The authors emphasized the importance of estimating *gene-specific* models to predict protein levels from mRNA levels. Which model do you think would be appropriate to address this question??

- **A** `dat_3genes %>% lm(prot ~ mrna, data = .) %>% tidy()`

- **B** `dat_3genes %>% group_by(gene) %>% do(model=tidy(lm(prot ~ mrna, data = .))) %>% pull()`

- **C** `dat_3genes %>% lm(prot ~ mrna + gene, data = .) %>% tidy()`

**Question 5**

The following 2 codes can be used to estimate gene-specific models for the 3 selected genes.
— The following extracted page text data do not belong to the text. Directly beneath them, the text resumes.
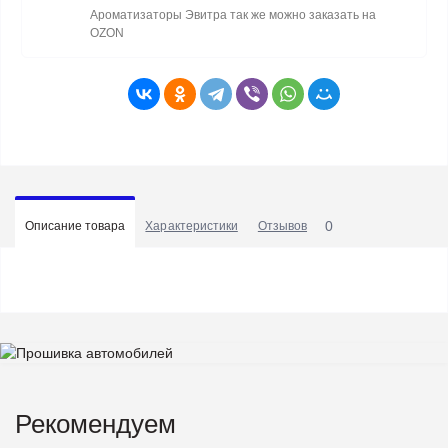
Ароматизаторы Эвитра так же можно заказать на
OZON
0
Описание товара
Характеристики
Отзывов
Рекомендуем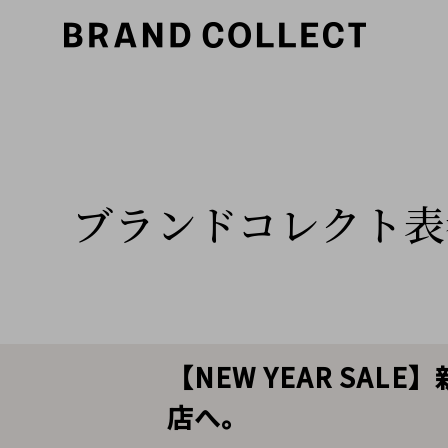
ブランドコレクト表
【NEW YEAR S
店へ。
Which of the following statement is FALSE??

`dat_3genes %>% group_by(gene) %>% do(model=tidy(lm(prot ~ mrna, data = .))) %>% pull()`

vs

`dat_3genes %>% lm(prot ~ mrna * gene, data = .) %>% tidy()`


- **A** both codes give us equivalent information, just different output format

- **B** both codes give us the same estimates for the coefficients of 3 LRs but different SEs

- **C** these models are not appropriate, we need to fit an additive model: `dat_3genes %>% lm(prot ~ mrna + gene, data = .)`

- **D** both codes can be used to predict protein levels using *gene-specific* models


### Visualization

In [None]:
plot_A <- dat_3genes %>% ggplot(aes(mrna,prot, color = gene)) +
    geom_point() + 
    geom_smooth(method = lm, se = FALSE, linewidth = 1.5,fullrange=TRUE)

plot_B <- dat_3genes %>% ggplot(aes(mrna,prot, color = gene)) +
    geom_point() + 
    geom_parallel_slopes(fullrange=TRUE, se= FALSE, linewidth = 1.5)

plot_all <- plot_grid(
  plot_A + theme(legend.position="none"),
  plot_B  + theme(legend.position="none"),
  align = 'vh',
  labels = c("A", "B"),
  vjust = -1,
  nrow = 1
)

# extract a legend 
legend_all <- get_legend(plot_A + 
    guides(color = guide_legend(nrow = 1)) +
    theme(legend.position = "bottom")
)

plot_all <- plot_grid(plot_all, legend_all, ncol = 1, rel_heights = c(1, .1))

In [None]:
plot_all

**Question 6**

Plot A corresponds to a model with interaction terms and can be estimated with the following code: 

`dat_3genes %>% lm(prot ~ mrna * gene, data = .) %>% tidy()`

This model can be used to answer the authors' question because:

- **A** it estimates the change in protein level per unit change in mRNA level, separately per each gene

- **B** it estimates the change in protein level per unit change in mRNA level, holding everything else constant

- **C** it estimates the change in protein level per unit change in mRNA level, on average for all genes

**Question 7**

Plot B corresponds to an additive model and can be estimated with the following code: 

`dat_3genes %>% lm(prot ~ mrna + gene, data = .) %>% tidy()`

- **A** TRUE

- **B** FALSE

**Question 8**

Which of the following statements is correct??

- **A** The model in plot A was fitted using 3 dummy variables, one per gene

- **B** The model in plot A was fitted using 2 dummy variables

- **C** The model in plot A was fitted using more dummy variables than that in plot B because the slopes are different

- **D** I have no idea what dummy variable is!!